◆ **Actions to take**:
[1] Quote the part of the Morten Kjærgaard article that opens with the words containing "Morten Kjærgaard admitted" and closes with "physicist this year.".
[2] Write what comes next in the Morten Kjærgaard article, picking up after its final sentence.

[Start of Provided passage]

Morten Kjærgaard admitted to the Danish Young Academy
Morten Kjærgaard, assistant professor at Niels Bohr Institute, University of Copenhagen, has been admitted to the Danish Young academy (DUA). The Danish Young Academy is the 'Junior Edition' of Royal Danish Society of Sciences and Letters, but this does not make it less exclusive. Very few young researchers are admitted every year, and Morten Kjærgaard is the only physicist this year.
Quantum physics, Bohr, Einstein and the way ahead
Morten Kjærgaard's field is quantum physics, so in this respect he follows in the department's footsteps. The discussions between Einstein and Bohr, where Bohr's interpretations of what is going on at the tiniest scales ended up becoming the dominant, is the backdrop for what Morten and the department are facing today. The world is on the verge of a quantum revolution, and Morten explains his work: "My research is roughly about building quantum computers and understanding their behaviour. Algorithms that exploit the laws of quantum physics can solve certain calculations in a fraction of the time it would take the world's largest supercomputers. Quantum computers can be built by replacing the central component of our computers (known as 'bits') with quantum physical particles (called 'quantum bits'). There are many suggestions for which quantum physical particles are best suited to produce such quantum bits, and my research is in particular about a type called 'superconductive quantum bits'.

[End of Provided passage]
[Start of Dataset entries]

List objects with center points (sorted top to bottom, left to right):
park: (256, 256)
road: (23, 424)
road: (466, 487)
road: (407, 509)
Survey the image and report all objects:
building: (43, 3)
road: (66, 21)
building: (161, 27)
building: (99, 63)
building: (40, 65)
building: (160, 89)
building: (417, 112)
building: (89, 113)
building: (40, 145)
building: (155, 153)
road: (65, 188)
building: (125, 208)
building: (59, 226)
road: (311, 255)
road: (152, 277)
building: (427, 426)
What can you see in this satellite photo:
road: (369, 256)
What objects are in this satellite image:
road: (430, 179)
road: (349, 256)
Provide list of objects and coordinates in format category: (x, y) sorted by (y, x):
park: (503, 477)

[End of Dataset entries]
[Start of Dataset entries]

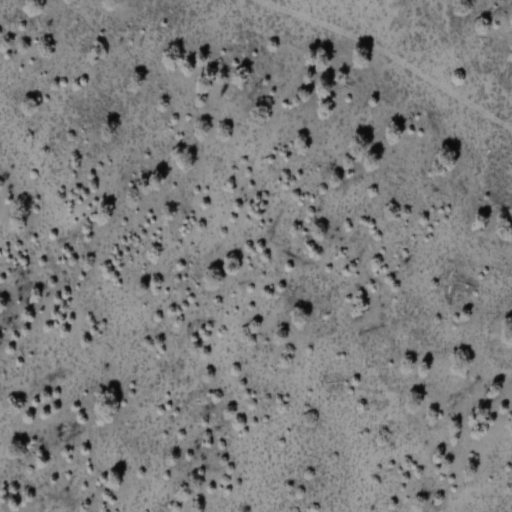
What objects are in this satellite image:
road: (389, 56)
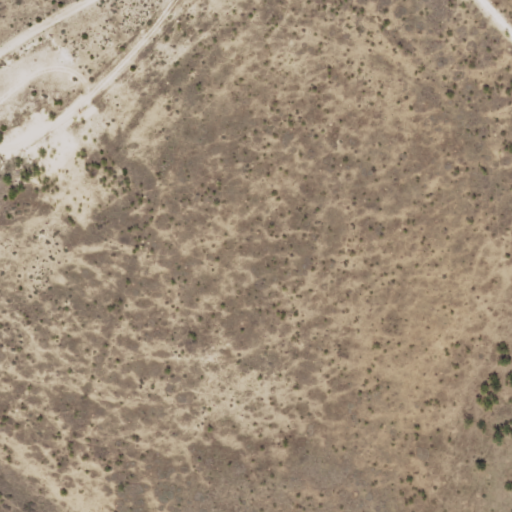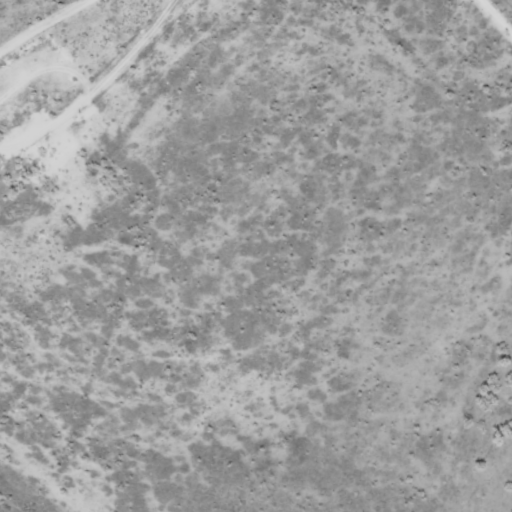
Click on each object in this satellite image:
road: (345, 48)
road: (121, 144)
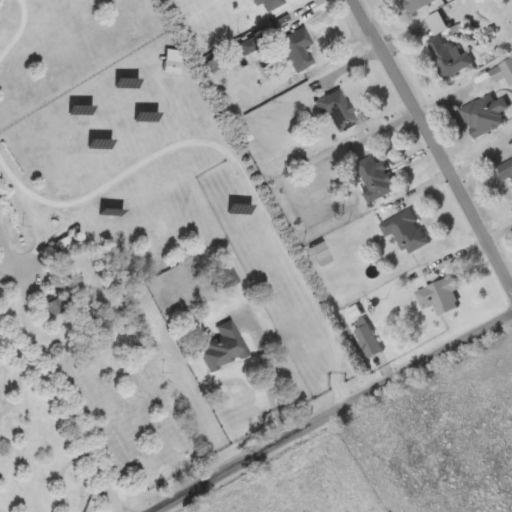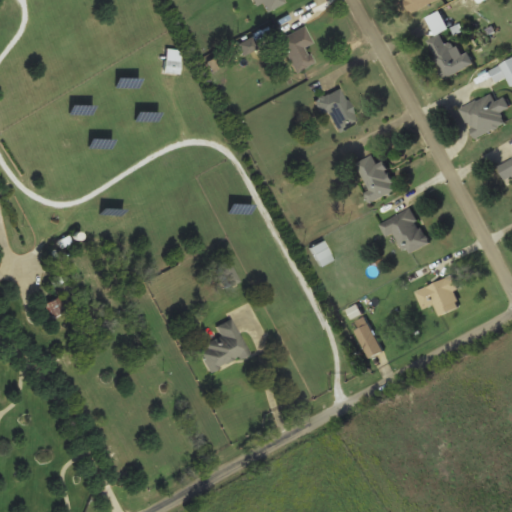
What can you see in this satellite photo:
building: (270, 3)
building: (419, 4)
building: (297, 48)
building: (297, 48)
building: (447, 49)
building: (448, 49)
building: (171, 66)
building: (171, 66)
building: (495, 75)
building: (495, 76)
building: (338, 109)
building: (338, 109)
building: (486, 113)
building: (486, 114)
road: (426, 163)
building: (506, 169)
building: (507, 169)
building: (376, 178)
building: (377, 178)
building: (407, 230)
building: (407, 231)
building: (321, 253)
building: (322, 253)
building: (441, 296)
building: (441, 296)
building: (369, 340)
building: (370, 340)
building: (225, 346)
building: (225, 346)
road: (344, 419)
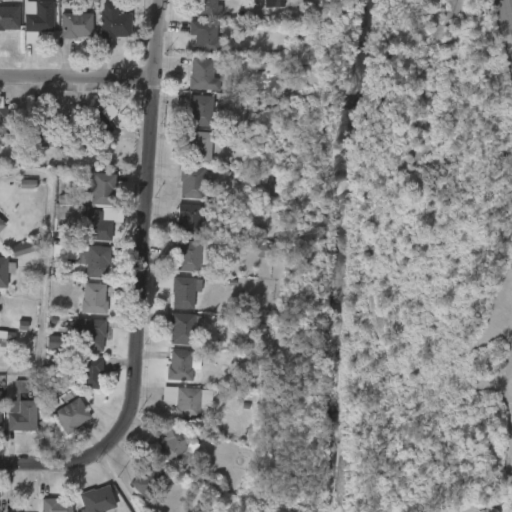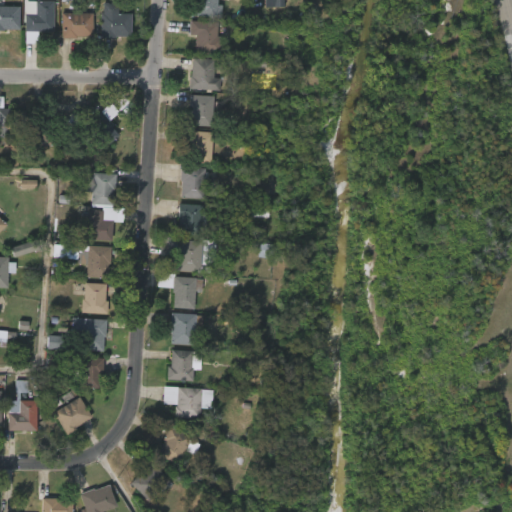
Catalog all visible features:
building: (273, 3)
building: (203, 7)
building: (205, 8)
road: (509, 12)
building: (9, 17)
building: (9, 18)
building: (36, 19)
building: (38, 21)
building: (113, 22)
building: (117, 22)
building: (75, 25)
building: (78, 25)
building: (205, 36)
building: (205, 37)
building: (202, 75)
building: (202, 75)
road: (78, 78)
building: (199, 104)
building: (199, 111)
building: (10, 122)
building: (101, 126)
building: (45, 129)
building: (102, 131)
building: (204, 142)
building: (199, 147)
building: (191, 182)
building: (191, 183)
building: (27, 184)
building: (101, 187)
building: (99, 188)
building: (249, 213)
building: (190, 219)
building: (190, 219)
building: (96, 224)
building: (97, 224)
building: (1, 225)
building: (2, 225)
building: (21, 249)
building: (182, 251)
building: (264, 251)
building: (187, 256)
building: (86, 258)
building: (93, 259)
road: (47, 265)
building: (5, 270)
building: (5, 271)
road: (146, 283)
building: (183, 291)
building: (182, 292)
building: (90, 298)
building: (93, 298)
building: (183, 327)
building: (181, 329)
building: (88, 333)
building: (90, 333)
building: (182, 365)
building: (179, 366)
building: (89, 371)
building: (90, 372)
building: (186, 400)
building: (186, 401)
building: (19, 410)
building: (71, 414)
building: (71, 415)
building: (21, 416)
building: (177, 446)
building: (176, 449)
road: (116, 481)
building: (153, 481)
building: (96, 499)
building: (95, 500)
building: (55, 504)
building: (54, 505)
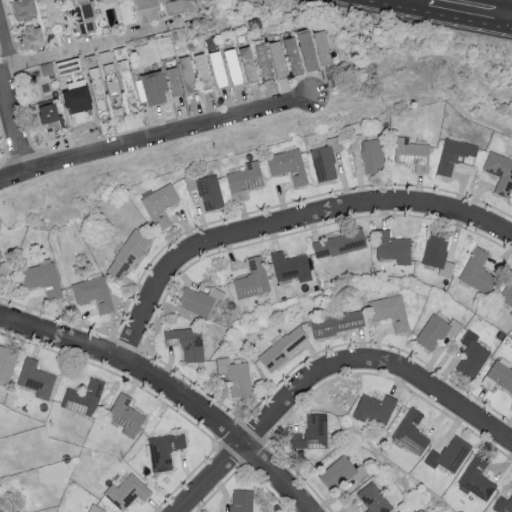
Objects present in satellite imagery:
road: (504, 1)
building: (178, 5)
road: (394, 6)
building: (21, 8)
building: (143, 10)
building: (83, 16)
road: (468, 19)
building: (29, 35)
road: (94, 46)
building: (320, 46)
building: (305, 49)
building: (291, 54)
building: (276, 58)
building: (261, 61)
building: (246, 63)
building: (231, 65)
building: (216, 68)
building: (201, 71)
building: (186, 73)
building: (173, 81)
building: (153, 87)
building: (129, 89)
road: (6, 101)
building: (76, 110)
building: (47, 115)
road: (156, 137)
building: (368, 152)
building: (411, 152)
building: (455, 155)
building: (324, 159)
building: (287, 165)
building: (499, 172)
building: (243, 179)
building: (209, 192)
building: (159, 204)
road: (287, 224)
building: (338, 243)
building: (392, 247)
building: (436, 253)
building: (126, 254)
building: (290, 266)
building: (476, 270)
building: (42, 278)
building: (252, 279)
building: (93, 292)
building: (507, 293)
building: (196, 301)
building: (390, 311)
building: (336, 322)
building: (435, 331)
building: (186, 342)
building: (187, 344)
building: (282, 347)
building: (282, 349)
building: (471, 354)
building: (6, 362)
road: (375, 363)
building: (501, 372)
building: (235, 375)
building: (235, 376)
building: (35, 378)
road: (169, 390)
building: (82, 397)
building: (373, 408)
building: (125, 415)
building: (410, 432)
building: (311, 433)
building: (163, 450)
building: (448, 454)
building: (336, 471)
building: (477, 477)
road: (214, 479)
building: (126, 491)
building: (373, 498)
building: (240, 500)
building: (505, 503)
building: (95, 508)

[End of Dataset entries]
[Start of Dataset entries]

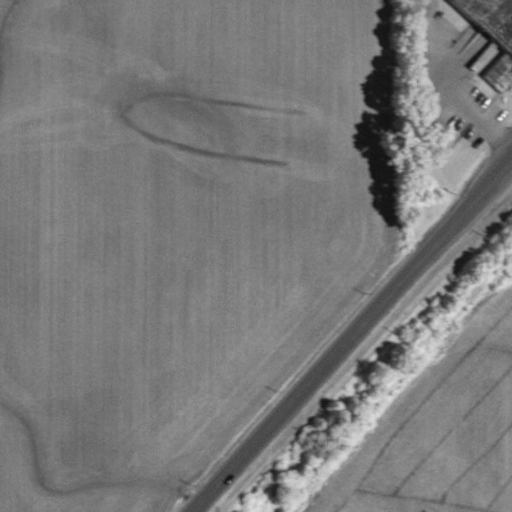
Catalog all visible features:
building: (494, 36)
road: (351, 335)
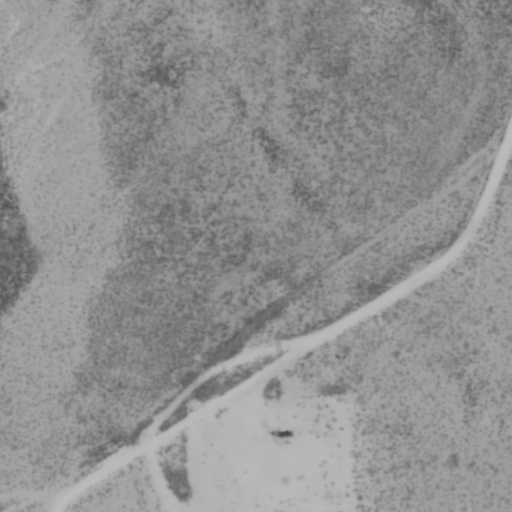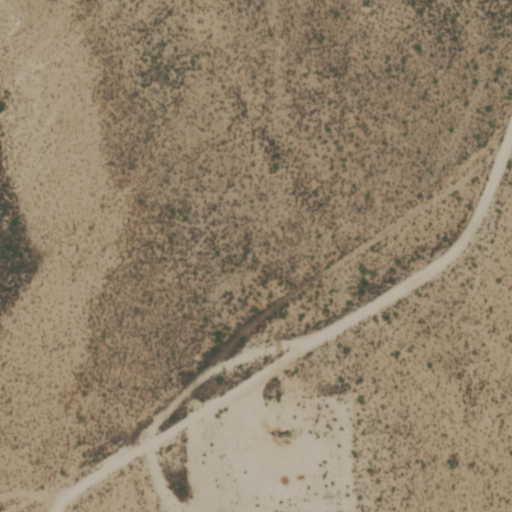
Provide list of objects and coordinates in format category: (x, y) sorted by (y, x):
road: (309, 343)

[End of Dataset entries]

◆ **Results for the exercise**:
[1]
Morten Kjærgaard admitted to the Danish Young Academy
Morten Kjærgaard, assistant professor at Niels Bohr Institute, University of Copenhagen, has been admitted to the Danish Young academy (DUA). The Danish Young Academy is the 'Junior Edition' of Royal Danish Society of Sciences and Letters, but this does not make it less exclusive. Very few young researchers are admitted every year, and Morten Kjærgaard is the only physicist this year.

[2]
The core of the quantum revolution is the speed and type of calculations
Quantum computers can solve problems that conventional computers can’t. The potential is huge, and it gives an idea of the ability of the new technology that an experiment with 53 superconducting quantum bits has already demonstrated ability to perform a calculation 10,000 times faster than even the biggest conventional supercomputers today. However, there is still some way to go before the quantum computer is a functional reality: "It is demonstrated that quantum computers can do stuff that classic supercomputers can’t. The question is: Does this mean we’ve found the best form of 'artificial atom', or should we continue to develop new quantum bits? Or should we just find 'the right programme' and then quantum computers can outperform classic computers in something useful? But even if you have a quantum computer that performs a very sophisticated calculation, how do we verify that calculation using classic computers? To answer these questions, we need to use techniques from materials science, computer theory, quantum physics, low-temperature measurement techniques and experimental know-how (to name a couple of fields). The connection between these various areas is a challenge in itself, but the field is well on the way trying to solve the problem, and it is unique to be part of it."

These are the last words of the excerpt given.